EXERCISE DESCRIPTION
All entries must come back exactly as given, with no pictures in the copy.

┏━━

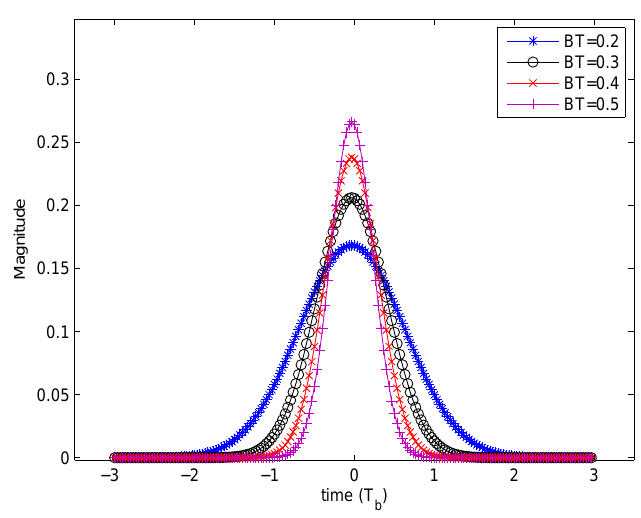
Figure 2. The Gaussian pulse waveform with different BTs.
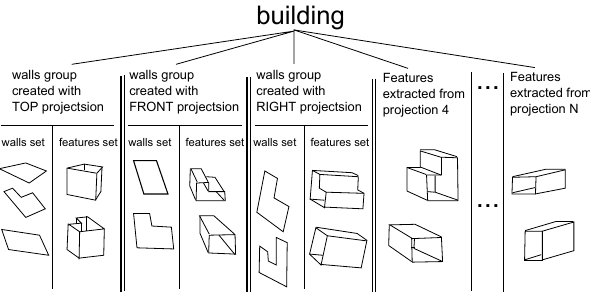
Figure 3. Data structure holding 3D representation of single building.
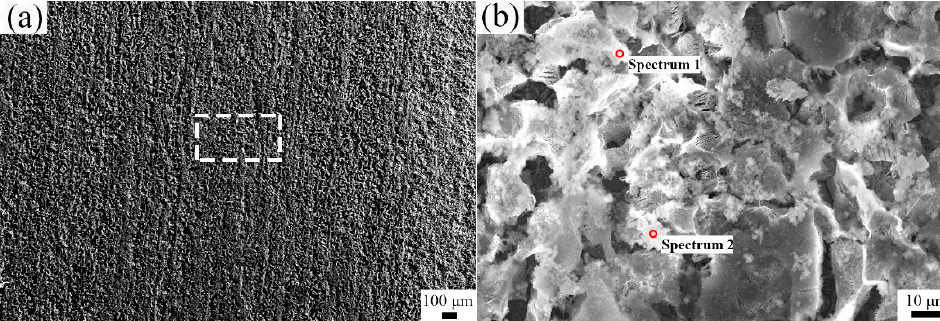
Figure 8. ( a ) SEM image of the corrosion scale of L245N standard steel and ( b ) the enlarged image of the selected area marked in ( a ) after 4 days of testing. Table 5. EDS results of the corrosion scale formed on L245N standard steel after 4 days of testing, (at. %). The spectrum labels correspond to Figure 8b.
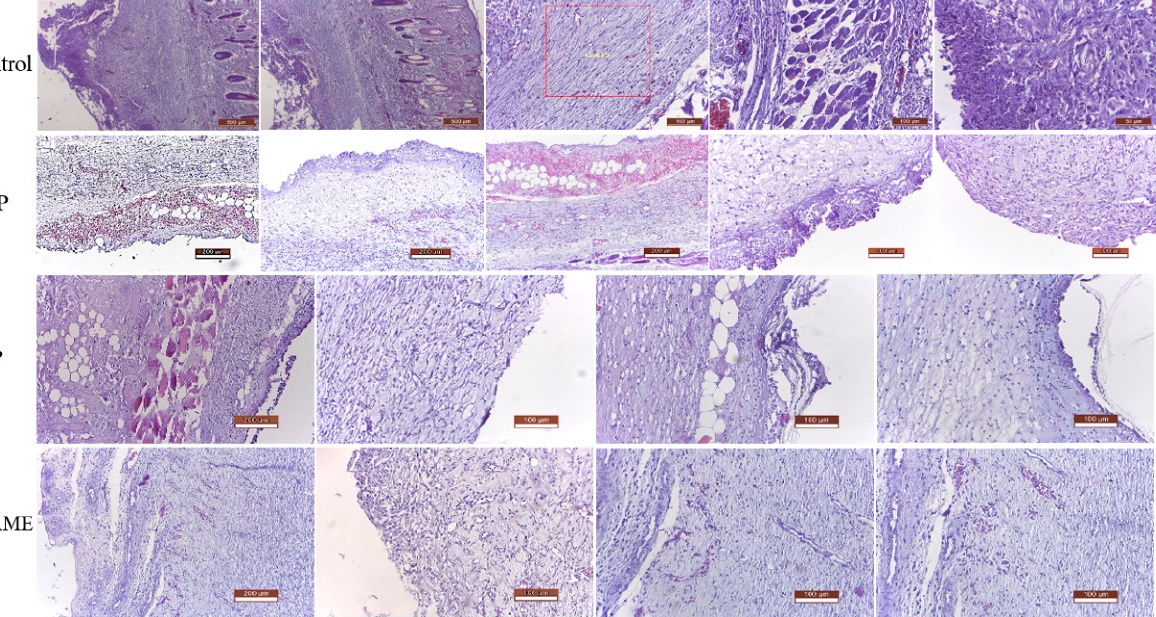
Figure 4. Histopathological details of the flaps in the condition of different treatments; ( a ) Control group (1st line—5 pictures p.); ( b ) CAP group (2nd line—5 p.), ( c ) PRP group (3rd line—4 p.); ( d ) L-NAME group (4th line—4 p.). Table 2. Scoring of the histological findings in control and treated groups at flaps’ level.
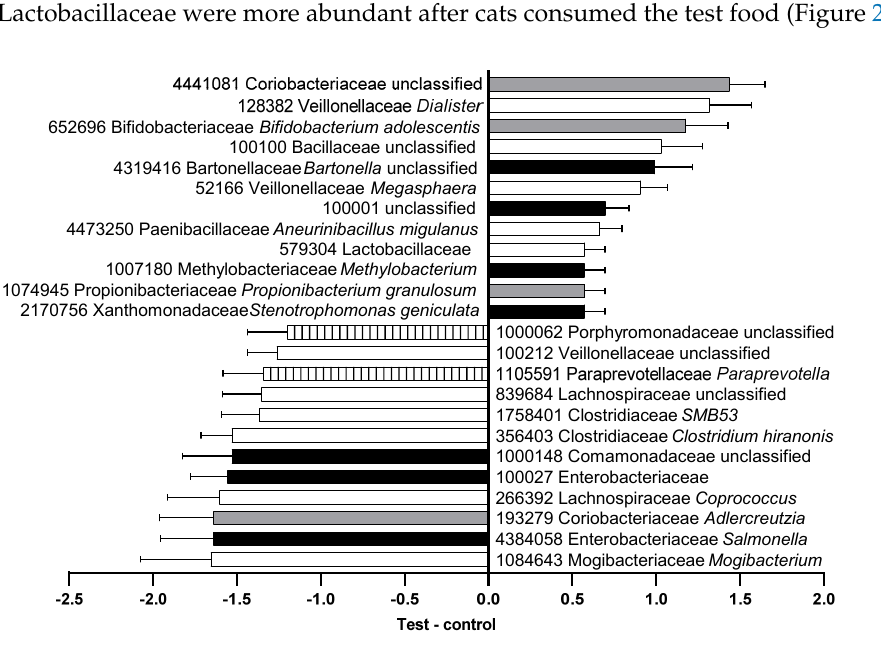
Figure 2. Relative abundance (center log-ratio) of the difference between feces from the test and control food groups in operational taxonomic units (OTU) that were significantly different. OTU number, family, and genus are shown with species where available. Black, phylum Proteobacteria; gray, phylum Actinobacteria; white, phylum Firmicutes; striped, phylum Bacteroidetes.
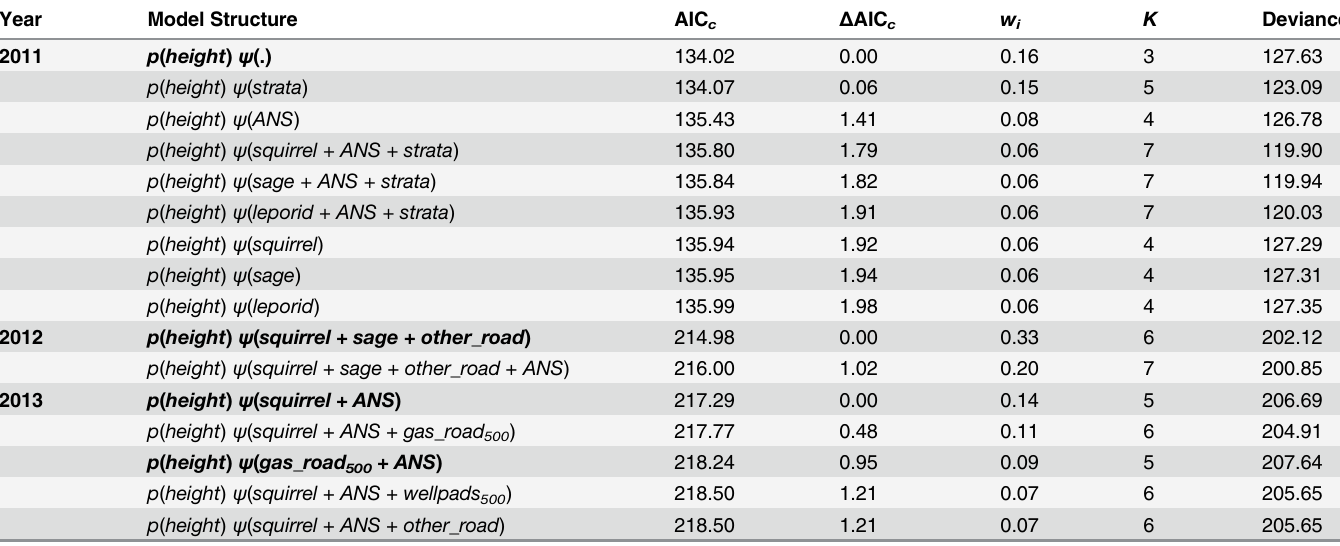
Table 1. Competitive models of detection and re-occupancy probabilities for ferruginous hawks in Wyoming, USA. Year Model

┗━━

COMPLETED TASK
Figure 2. The Gaussian pulse waveform with different BTs.
Figure 3. Data structure holding 3D representation of single building.
Figure 8. ( a ) SEM image of the corrosion scale of L245N standard steel and ( b ) the enlarged image of the selected area marked in ( a ) after 4 days of testing. Table 5. EDS results of the corrosion scale formed on L245N standard steel after 4 days of testing, (at. %). The spectrum labels correspond to Figure 8b.
Figure 4. Histopathological details of the flaps in the condition of different treatments; ( a ) Control group (1st line—5 pictures p.); ( b ) CAP group (2nd line—5 p.), ( c ) PRP group (3rd line—4 p.); ( d ) L-NAME group (4th line—4 p.). Table 2. Scoring of the histological findings in control and treated groups at flaps’ level.
Figure 2. Relative abundance (center log-ratio) of the difference between feces from the test and control food groups in operational taxonomic units (OTU) that were significantly different. OTU number, family, and genus are shown with species where available. Black, phylum Proteobacteria; gray, phylum Actinobacteria; white, phylum Firmicutes; striped, phylum Bacteroidetes.
Table 1. Competitive models of detection and re-occupancy probabilities for ferruginous hawks in Wyoming, USA. Year Model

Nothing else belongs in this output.